■ Dokumenttext:
================================
Genf/Berlin - Die Kluft zwischen hohen und niedrigen Löhnen ist in Deutschland laut einer Studie zuletzt besonders stark gewachsen. Im Vergleich der Industriestaaten sei die Schere nur in Polen noch deutlicher auseinandergegangen, errechnete die Internationale Arbeitsorganisation (ILO) in ihrem am Dienstagabend vorgelegten Globalen Lohnreport 2008/2009 (Global Wage Report). In Deutschland stiegen die Löhne insgesamt in den vergangenen Jahren besonders langsam.

Laut ILO lag die Lohnungleichheit etwa auch in den USA, Kanada oder Australien zwischen 2004 und 2006 höher als noch Mitte der 90er Jahre. Im Vergleich aller Länder habe sich die Kluft zwischen Spitzen- und Niedriglöhnen allerdings mit Abstand am stärksten in Argentinien vergrößert. Eine ähnlich deutliche Entwicklung sei in China oder Thailand zu beobachten, erklärte die ILO.
================================
■ Bereitgestellte Daten:
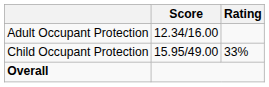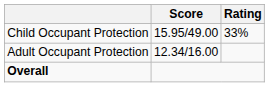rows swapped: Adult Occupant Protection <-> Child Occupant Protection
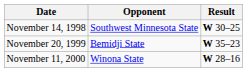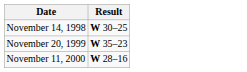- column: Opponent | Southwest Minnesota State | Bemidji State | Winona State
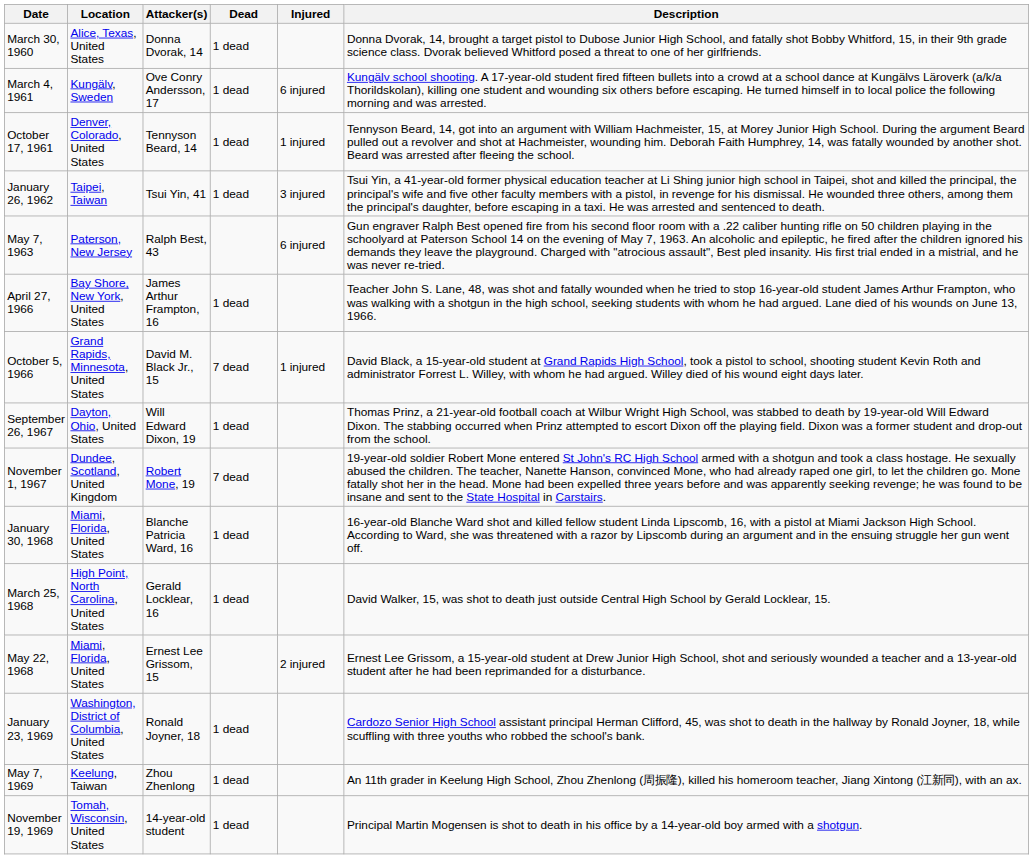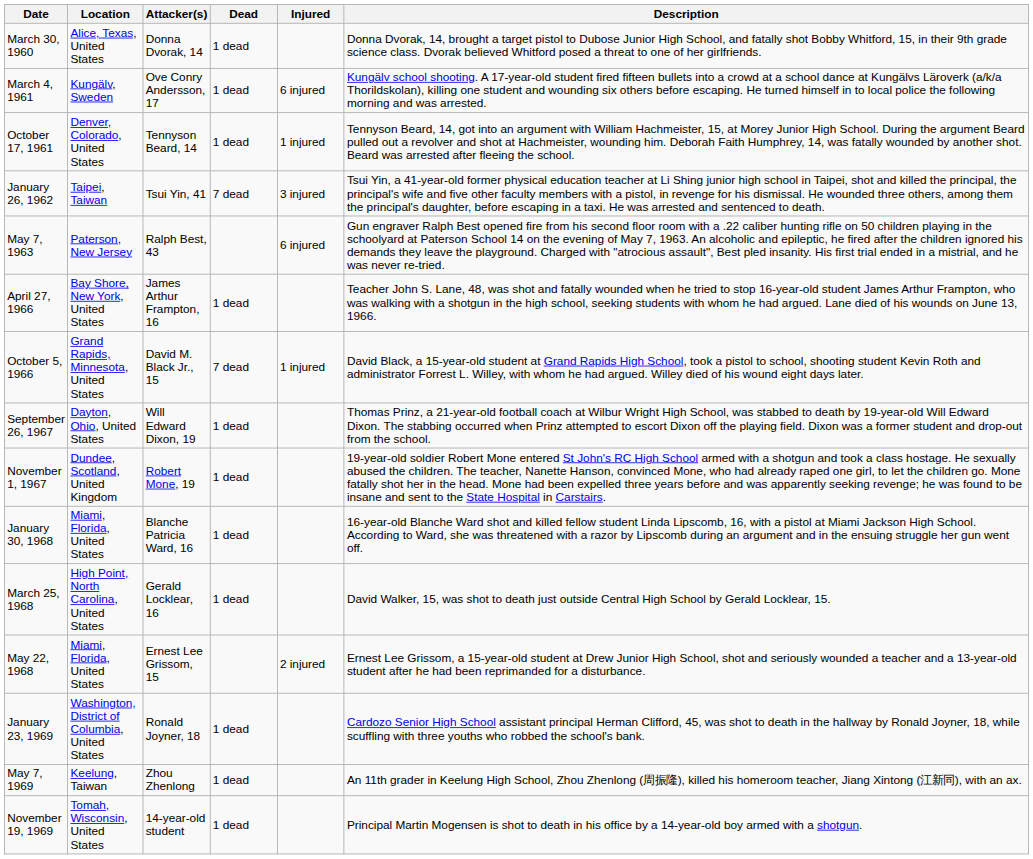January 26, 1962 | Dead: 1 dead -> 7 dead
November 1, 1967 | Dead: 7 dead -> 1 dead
================================
■ Aufgabe: In welchem Industriestaat ging die Lohnschere laut Dokumenttext noch deutlicher auseinander als in Deutschland?

■ Lösung: In Polen.